MLServer icon indicating copy to clipboard operation
MLServer copied to clipboard

Problem with performance during serving a multi mlflow models server

Open MarcinSkrobczynski opened this issue 3 years ago • 5 comments
trafficstars

Hi,

I had a problem with the performance when I served 20 mlflow models.

For building a mlflow model I used the example described here: https://mlserver.readthedocs.io/en/latest/examples/mlflow/README.html

I changed only one thing related to the example:

    alpha = float(sys.argv[1]) if len(sys.argv) > 1 else random.random()
    l1_ratio = float(sys.argv[2]) if len(sys.argv) > 2 else random.random()

and this randomization I used to have slightly different models.

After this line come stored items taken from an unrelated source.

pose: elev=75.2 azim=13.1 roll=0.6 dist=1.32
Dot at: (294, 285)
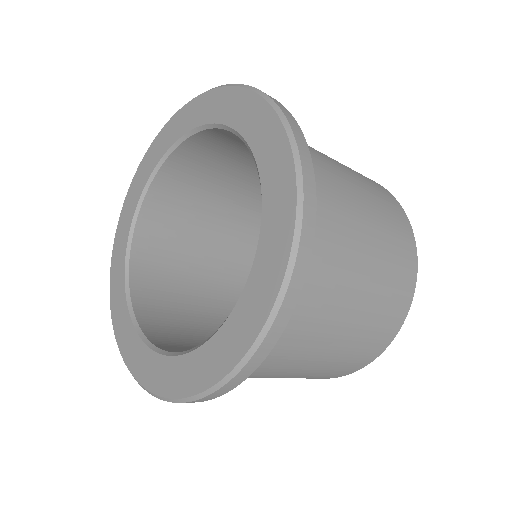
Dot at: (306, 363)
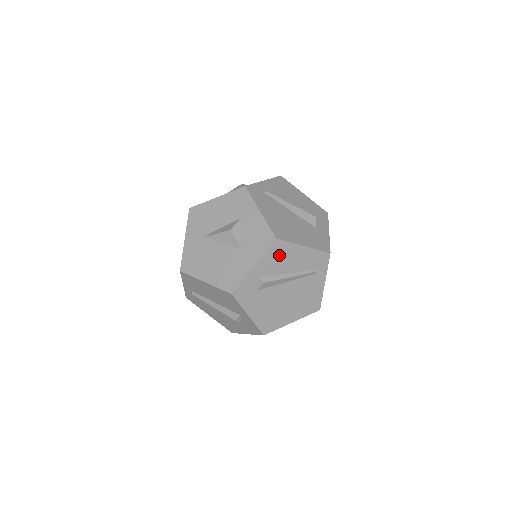
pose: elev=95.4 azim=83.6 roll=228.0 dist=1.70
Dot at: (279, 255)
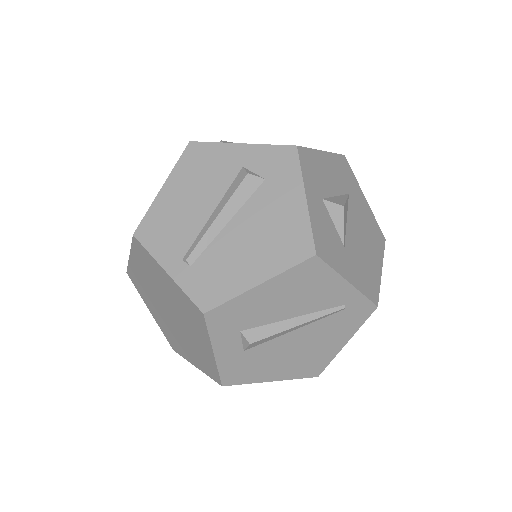
Dot at: occluded
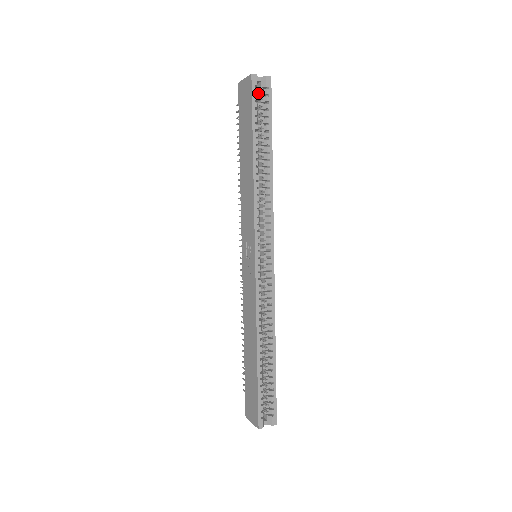
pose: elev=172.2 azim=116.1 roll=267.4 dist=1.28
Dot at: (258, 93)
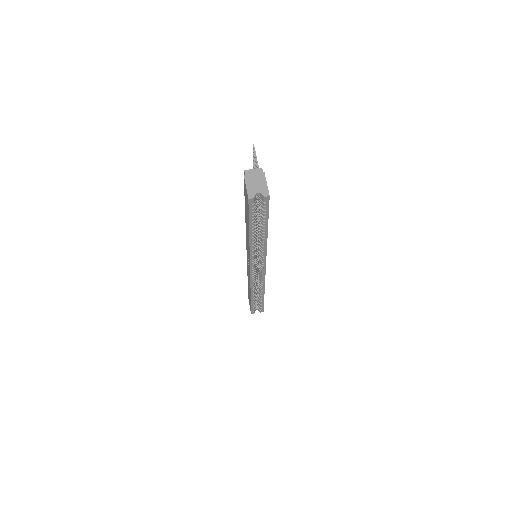
Dot at: occluded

For every built model, I added model-settings.json file with a name the same as ID of the mlflow model tree mlruns/0/299341124940457299c7d5624e04aaf1:

mlruns/0/299341124940457299c7d5624e04aaf1
├── artifacts
│   └── model
│       ├── conda.yaml
│       ├── MLmodel
│       ├── model.pkl
│       └── requirements.txt
├── meta.yaml
├── metrics
│   ├── mae
│   ├── r2
│   └── rmse
├── model-settings.json
├── params
│   ├── alpha
│   └── l1_ratio
└── tags
    ├── mlflow.log-model.history
    ├── mlflow.project.backend
    ├── mlflow.project.entryPoint
    ├── mlflow.project.env
    ├── mlflow.source.name
    ├── mlflow.source.type
    └── mlflow.user

and cat mlruns/0/299341124940457299c7d5624e04aaf1/model-settings.json:

{
    "name": "299341124940457299c7d5624e04aaf1",
    "implementation": "mlserver_mlflow.MLflowRuntime",
    "parameters": {
        "uri": "./artifacts/model/"
    }
}

It was done similarly for other 19 models. Then I run mlserver using mlserver start . and I saw 20 logs about successfully loaded models.

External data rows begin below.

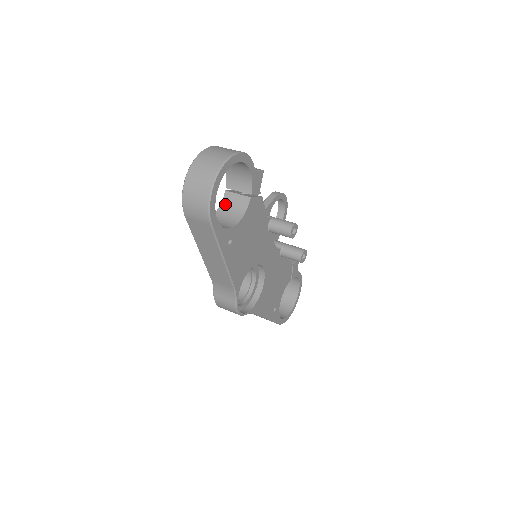
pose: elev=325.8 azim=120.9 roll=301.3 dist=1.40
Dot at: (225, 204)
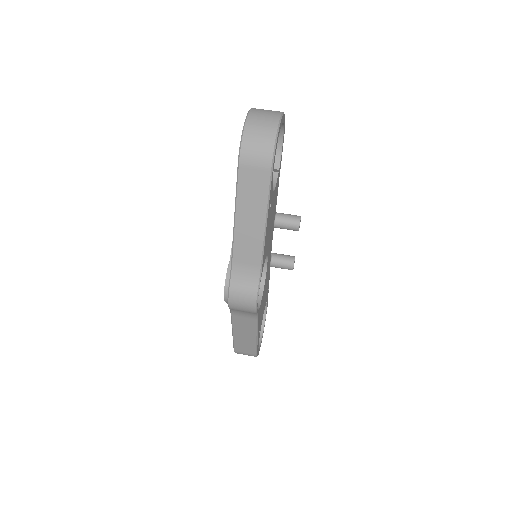
Dot at: occluded
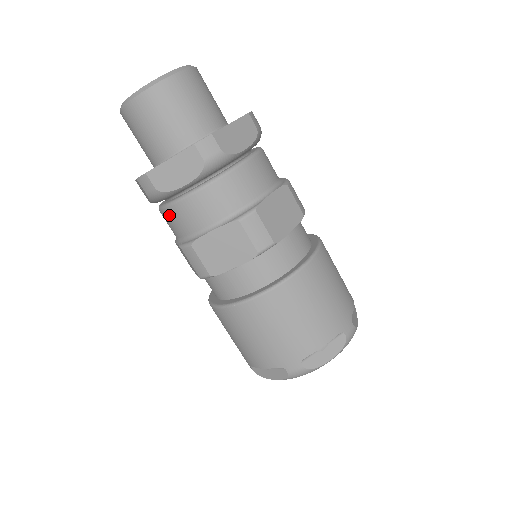
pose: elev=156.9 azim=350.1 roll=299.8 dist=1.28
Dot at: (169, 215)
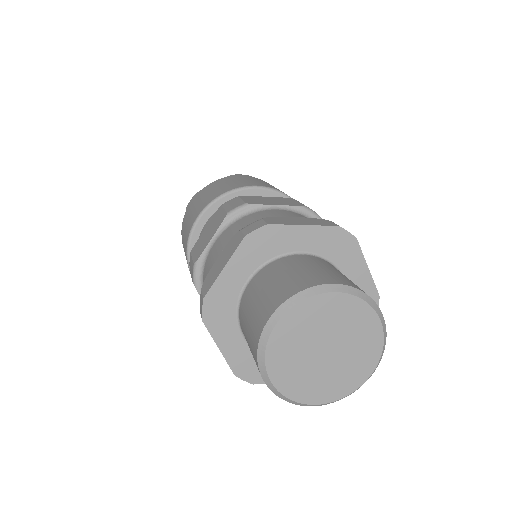
Dot at: occluded
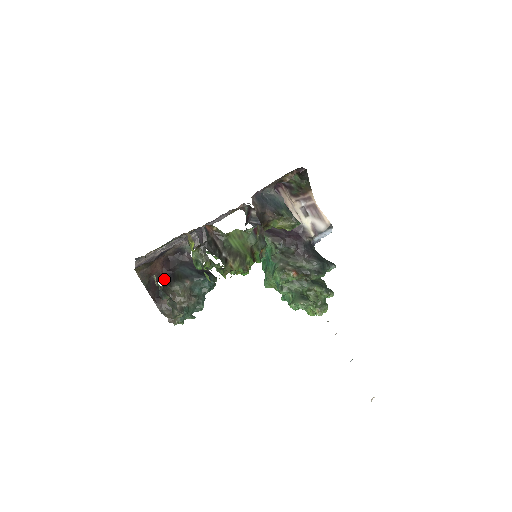
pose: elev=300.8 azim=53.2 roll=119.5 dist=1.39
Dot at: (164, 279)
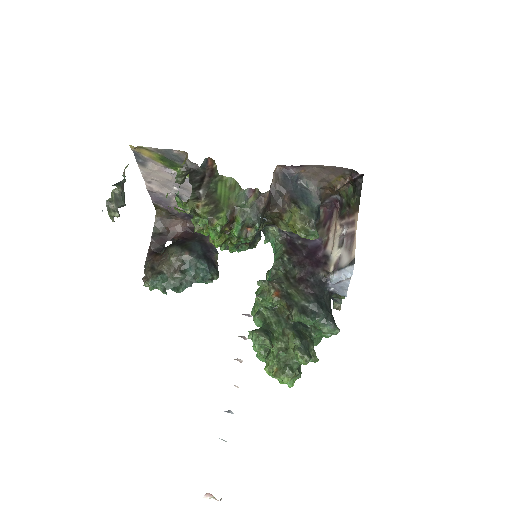
Dot at: (174, 242)
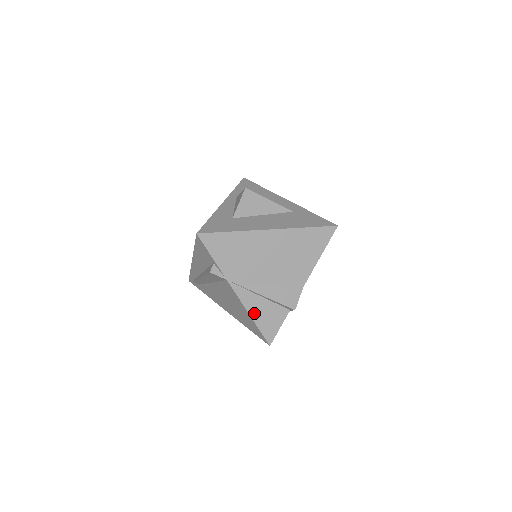
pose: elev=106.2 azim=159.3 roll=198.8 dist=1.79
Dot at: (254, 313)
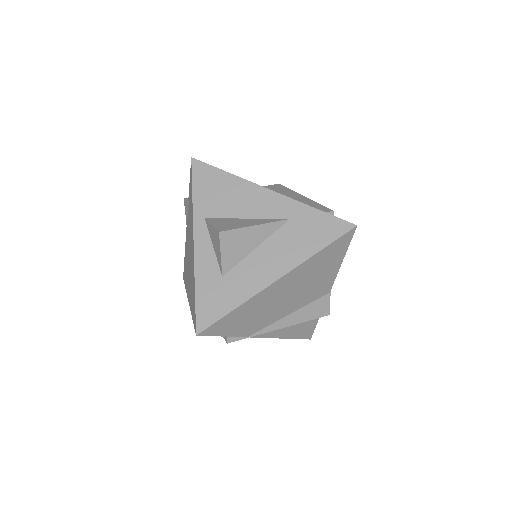
Dot at: (287, 335)
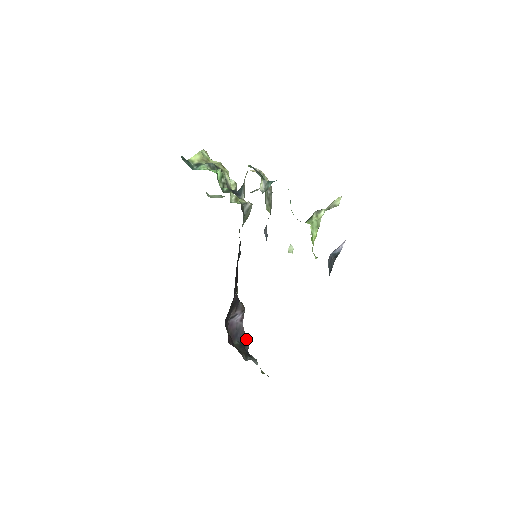
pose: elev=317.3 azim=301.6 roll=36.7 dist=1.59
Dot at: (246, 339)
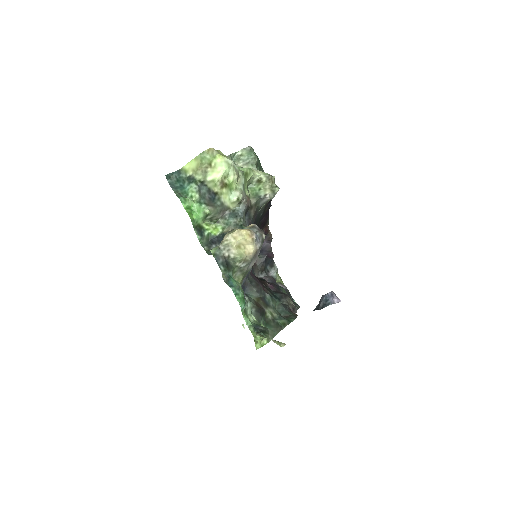
Dot at: (272, 253)
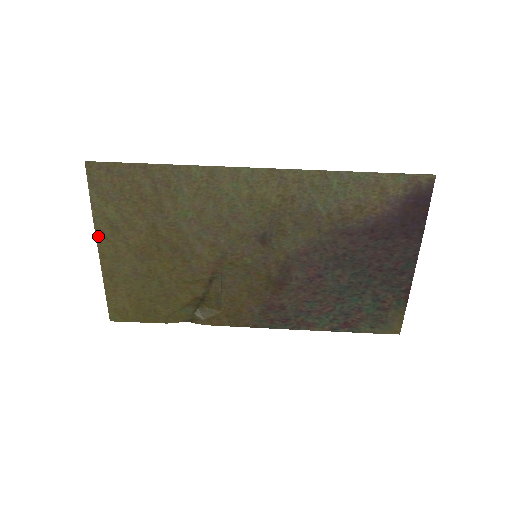
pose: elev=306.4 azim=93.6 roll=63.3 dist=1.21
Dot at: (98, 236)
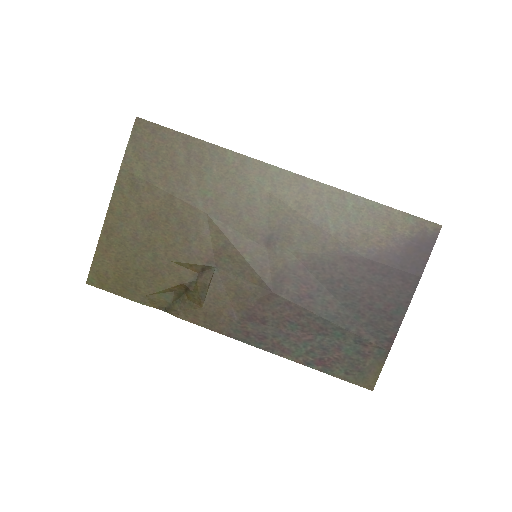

Finally, I used the payload (inference_request) from https://mlserver.readthedocs.io/en/latest/examples/mlflow/README.html#send-test-inference-request and run in the loop:

for _ in range(20):
    for model in models:
        endpoint = f"http://localhost:3000/v2/models/{model}/infer"
        inference_request["inputs"][0]["data"][0] += 0.1
        resp = requests.post(endpoint, json=inference_request)
        response = resp.json()
        print(response)

and then my machine stucked/freezed in the way I needed to restart it.

I ran again this setup but for lower number of models (5) and I observed that for every model it spawns some processes and allocate memory for 4 subprocesses. The CPU and memory usage in the first phase is high. Also it is never deallocated and for the quick requests (one after prior) - I would like to run the similar scenario as substeps of my ML processing - it looks like my machines will stuck every time.

Have you ever observed something like that? Have you tried to run about 20 models?

MarcinSkrobczynski avatar Feb 26 '22 17:02 MarcinSkrobczynski

Hi @MarcinSkrobczynski,

As you have spotted, MLServer spawns a number of worker processes (4 by detault) for each model. This number is controlled by the parameter parallel_workers and can be adjusted up or down as you need - for local testing, setting this to 1 might be helpful.

These workers are long-lived and until recently were created on the first inference request, hence the delay in responding to the first request for each model. However, that issue was fixed around two weeks ago - which version of MLServer are you using?

For your machine freezing, that sounds like the operating system swapping out to disk. If you monitor memory consumption and swap usage, do you see high memory pressure and swapping as you increase the number of models?

agrski avatar Feb 27 '22 18:02 agrski

To add on top to what @agrski mentioned, we're currently working on exploring other architectures to allow inference to run in parallel across multiple models ( https://github.com/SeldonIO/MLServer/issues/434). We spawn each worker separately to avoid some of the problems that ML frameworks usually have with multiprocessing, and that leads to an extra overhead per worker (due to loaded libraries, environment, etc).

We're now still on the design phase, but once we have something more solid we'll share it with the community on that other issue.

adriangonz avatar Feb 28 '22 10:02 adriangonz

@agrski I am using a version from pypi:

mlserver==1.0.0
mlserver-mlflow==1.0.0

All is done in a docker container and as I mentioned memory usage is high. It is only one thing I could observe.

MarcinSkrobczynski avatar Feb 28 '22 11:02 MarcinSkrobczynski

Hi @MarcinSkrobczynski,

If you're using a suffficiently recent version of Docker, it supports memory limits and disabling swap space. You can set these to sensible values for the machine you're running on to reduce the risk of the machine as a whole becoming unresponsive; note that there's also a section for CPU limits.

For versions, as the release doesn't seem to include resolved issues, do you know off-hand @adriangonz if that fix made it in? The dates are the same.

agrski avatar Feb 28 '22 11:02 agrski

Hi @agrski,

I know that docker supports it. Thank you the whole explanation.

MarcinSkrobczynski avatar Feb 28 '22 11:02 MarcinSkrobczynski

Hey @MarcinSkrobczynski,

We've recently released MLServer 1.1.0, which includes a number of improvements around parallel inference, particularly around memory usage. It would be great if you could give that a try.

In the meantime, I'll be closing this issue, since it should be solved by the new changes. However, feel free to reopen if you still experience performance issues with 1.1.0.

adriangonz avatar Sep 07 '22 16:09 adriangonz